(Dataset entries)
>>>
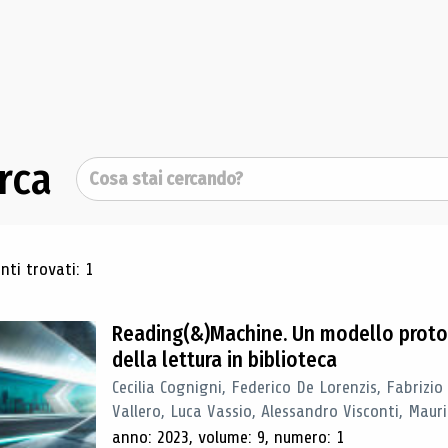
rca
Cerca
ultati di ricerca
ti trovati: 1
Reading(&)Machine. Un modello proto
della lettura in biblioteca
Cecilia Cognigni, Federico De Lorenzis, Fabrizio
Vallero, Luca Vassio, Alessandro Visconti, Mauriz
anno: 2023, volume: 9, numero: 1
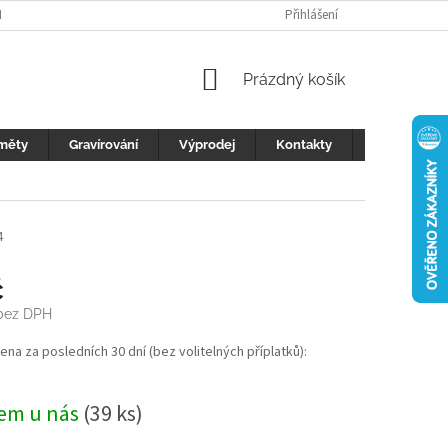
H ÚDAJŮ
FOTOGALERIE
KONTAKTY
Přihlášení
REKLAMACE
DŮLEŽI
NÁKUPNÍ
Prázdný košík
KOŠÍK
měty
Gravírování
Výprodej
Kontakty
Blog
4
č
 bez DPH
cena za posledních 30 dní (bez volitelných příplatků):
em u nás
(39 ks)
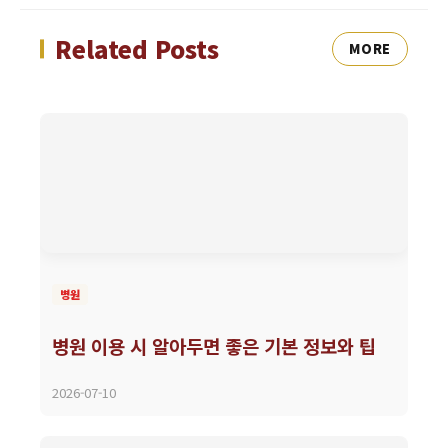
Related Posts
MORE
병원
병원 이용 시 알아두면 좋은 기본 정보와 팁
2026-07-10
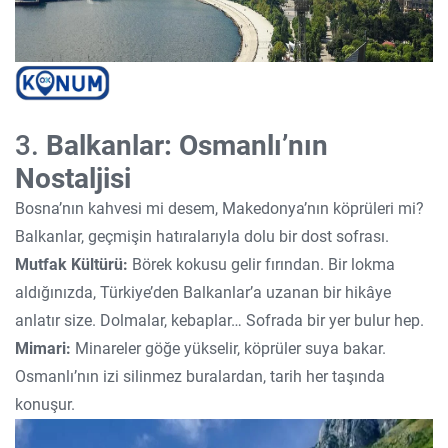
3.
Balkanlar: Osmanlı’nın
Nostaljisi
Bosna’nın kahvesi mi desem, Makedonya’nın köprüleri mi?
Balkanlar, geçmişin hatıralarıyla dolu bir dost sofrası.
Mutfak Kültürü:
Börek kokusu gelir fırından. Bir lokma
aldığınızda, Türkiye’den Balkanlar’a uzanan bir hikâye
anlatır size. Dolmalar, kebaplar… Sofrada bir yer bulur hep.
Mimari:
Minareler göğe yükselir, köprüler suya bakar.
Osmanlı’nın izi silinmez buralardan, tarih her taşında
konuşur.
<<<
* Aim of the task *
Render every line of text in the data above as a Markdown table with the columns "No." and "Line," numbering the rows in order and skipping blank lines. Leave the image markers out of the table.

* Response *
| No. | Line |
|---|---|
| 1 | rca |
| 2 | Cerca |
| 3 | ultati di ricerca |
| 4 | ti trovati: 1 |
| 5 | Reading(&)Machine. Un modello proto |
| 6 | della lettura in biblioteca |
| 7 | Cecilia Cognigni, Federico De Lorenzis, Fabrizio |
| 8 | Vallero, Luca Vassio, Alessandro Visconti, Mauriz |
| 9 | anno: 2023, volume: 9, numero: 1 |
| 10 | H ÚDAJŮ |
| 11 | FOTOGALERIE |
| 12 | KONTAKTY |
| 13 | Přihlášení |
| 14 | REKLAMACE |
| 15 | DŮLEŽI |
| 16 | NÁKUPNÍ |
| 17 | Prázdný košík |
| 18 | KOŠÍK |
| 19 | měty |
| 20 | Gravírování |
| 21 | Výprodej |
| 22 | Kontakty |
| 23 | Blog |
| 24 | 4 |
| 25 | č |
| 26 |  bez DPH |
| 27 | cena za posledních 30 dní (bez volitelných příplatků): |
| 28 | em u nás |
| 29 | (39 ks) |
| 30 | Related Posts |
| 31 | MORE |
| 32 | 병원 |
| 33 | 병원 이용 시 알아두면 좋은 기본 정보와 팁 |
| 34 | 2026-07-10 |
| 35 | 3. |
| 36 | Balkanlar: Osmanlı’nın |
| 37 | Nostaljisi |
| 38 | Bosna’nın kahvesi mi desem, Makedonya’nın köprüleri mi? |
| 39 | Balkanlar, geçmişin hatıralarıyla dolu bir dost sofrası. |
| 40 | Mutfak Kültürü: |
| 41 | Börek kokusu gelir fırından. Bir lokma |
| 42 | aldığınızda, Türkiye’den Balkanlar’a uzanan bir hikâye |
| 43 | anlatır size. Dolmalar, kebaplar… Sofrada bir yer bulur hep. |
| 44 | Mimari: |
| 45 | Minareler göğe yükselir, köprüler suya bakar. |
| 46 | Osmanlı’nın izi silinmez buralardan, tarih her taşında |
| 47 | konuşur. |